TestFit Steps Into AI-Powered Building Design Automation
The company says the product can generate thousands of viable building designs in seconds.
A next step for artificial intelligence in commercial real estate is the automatic generation of “thousands of viable building designs in seconds.” TestFit, which provides software tools to automate lower levels of architectural design, has a new product called Generative Design.
It allows developers and architects create many optimized building designs in a brief amount of time, versus “the weeks and months just one design can take using traditional manual tools,” they said in an email to GlobeSt.com. A short video of the tool in action shows the process of setting parameters — the equivalent of creating a prompt for a generative AI — and then browsing through the resulting designs and then sorting through them by parameter values.
The designs aren’t finished but they do show various ways that space could be generally laid out for a certain type of building, like multifamily with an overall unit masterplan and number of units, including filters for floor area ratio, parking ratio, and yield on cost. It’s a set of initial steps that create prototypes, although not finished designs.
“Real estate development is innately bespoke,” Clifton Harness, chief executive officer and co-founder of TestFit, said in prepared remarks. “Every piece of land is unique, requiring every building to be a prototype.
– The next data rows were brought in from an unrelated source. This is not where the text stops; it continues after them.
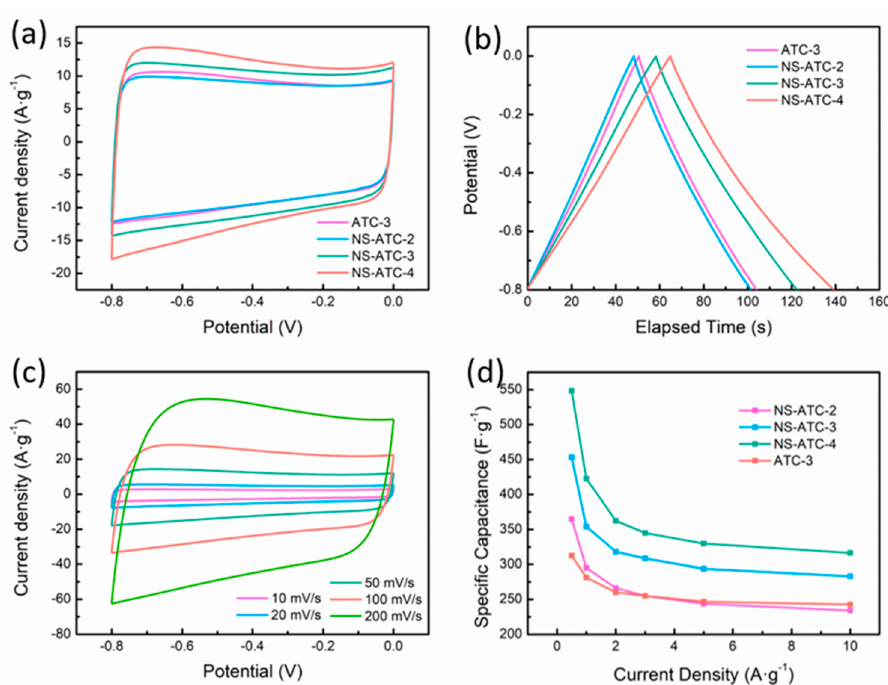
Figure 6. ( a ) CV curves of nondoped and doped samples at 50 mV · s − 1 ; ( b ) GCD curves of nondoped and doped samples at 3 A · g − 1 ; ( c ) CV curves of NS-ATC-4; ( d ) Specific capacitance of samples at growing current densities.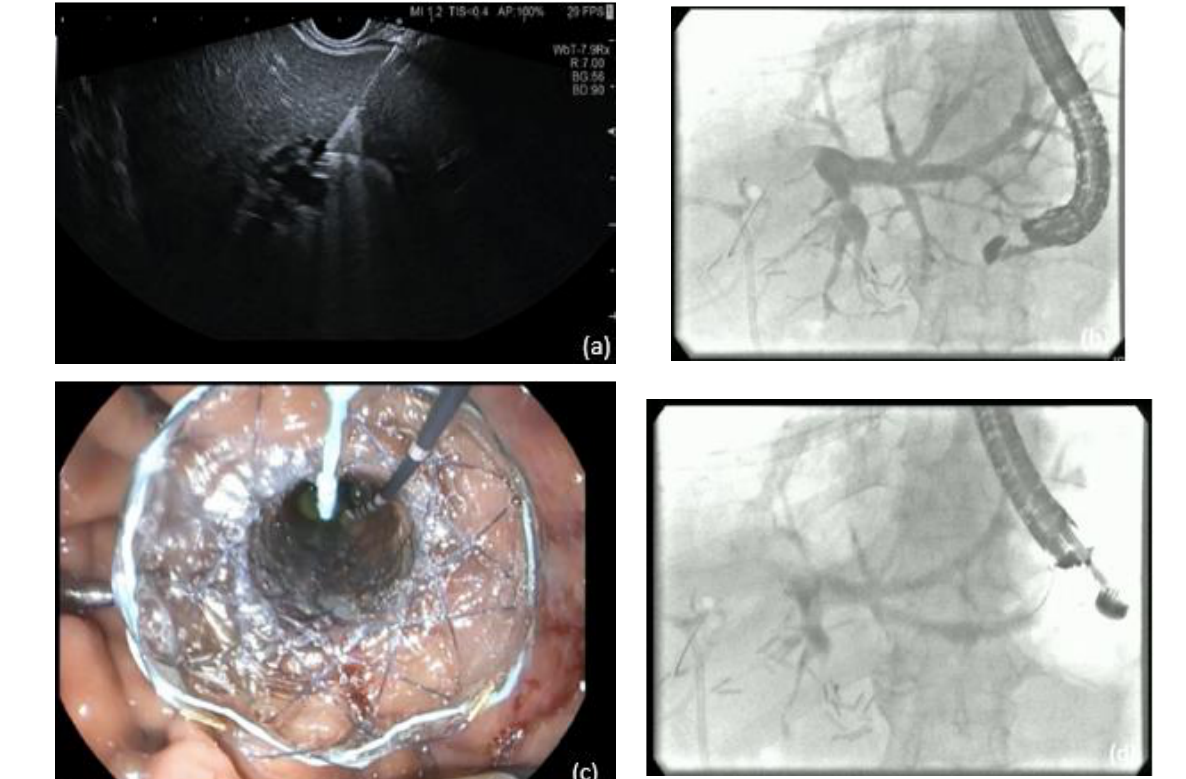
Figure 5. EUS-guided hepaticogastrostomy (EUS-HGA) in malignant hilar obstruction and failure of transpapillary drainage of the left liver lobe. ( a ): EUS guided puncture of a dilated bile duct in segment III; ( b ) insertion of a guidewire to the hilum after aspiration of bile and injection of contrast medium; ( c ) endoscopic aspect of the gastric flange of a dedicated partially covered self-expandable metal stent after deployment into the HGA. ( d ): Fluoroscopic image of the fully expanded stent with subtotal drainage of the contrast medium into the stomach through the stent.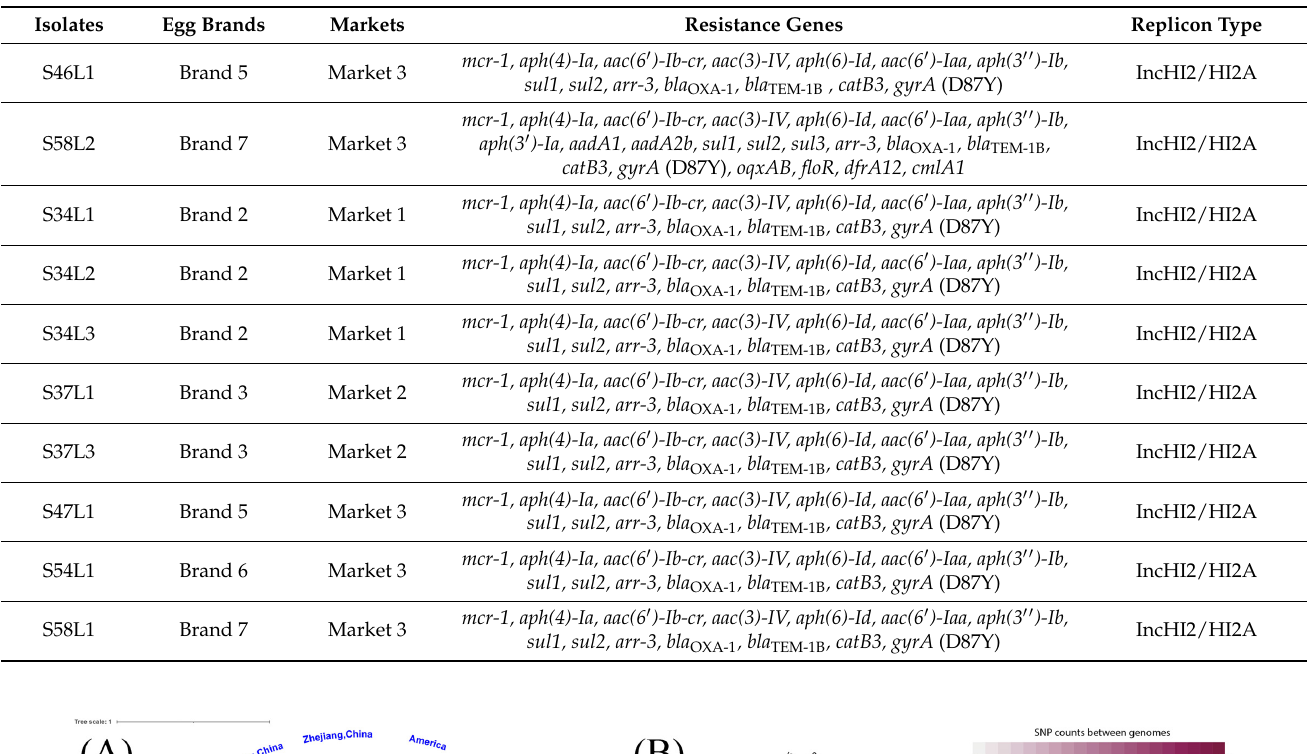
Table 4. Characteristics of the 10 mcr-1 -positive S . Typhimurium isolates derived from whole genome data analysis.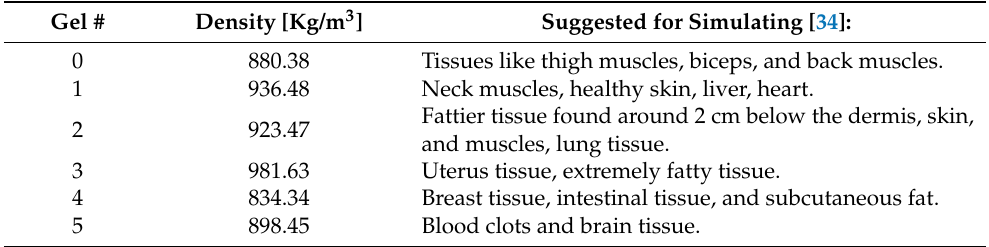
Table 1. Gel identification, densities, and suggested applications. Note: # corresponds to No. Gel # Density [Kg/m 3 ] Suggested for Simulating [34]: 0 880.38 Tissues like thigh muscles, biceps, and back muscles. 936.48 Neck muscles, healthy skin, liver, heart. Fattier tissue found around 2 cm below the dermis, skin, 923.47 and muscles, lung tissue. 981.63 Uterus tissue, extremely fatty tissue. 834.34 Breast tissue, intestinal tissue, and subcutaneous fat. 898.45 Blood clots and brain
While experience and local knowledge can be applied to decision-making, with Generative Design, a machine can test every possible configuration, inclusive of what we would never even think to try.”
They claim that most generative design software addresses smaller-scale production. “TestFit Generative Design is different and works for sites of all scales from multi-family development to industrial buildings,” they wrote.
“We’re providing users with the ability to explore a multitude of design possibilities in a fraction of the time it would take using traditional methods,” Laura Paciano, TestFit senior vice president of growth said in prepared remarks. “In an era of land scarcity and escalating housing demand, Generative Design promises better and more efficient use for every site.”
“For generative design to truly be useful for architects, we have to admit that the fanciest UI, the best scripts, and the most complex parametric options won’t make architects want to learn to code,” the company wrote. The general idea of generative AI working off some form of prompt, rather than writing a scripting language.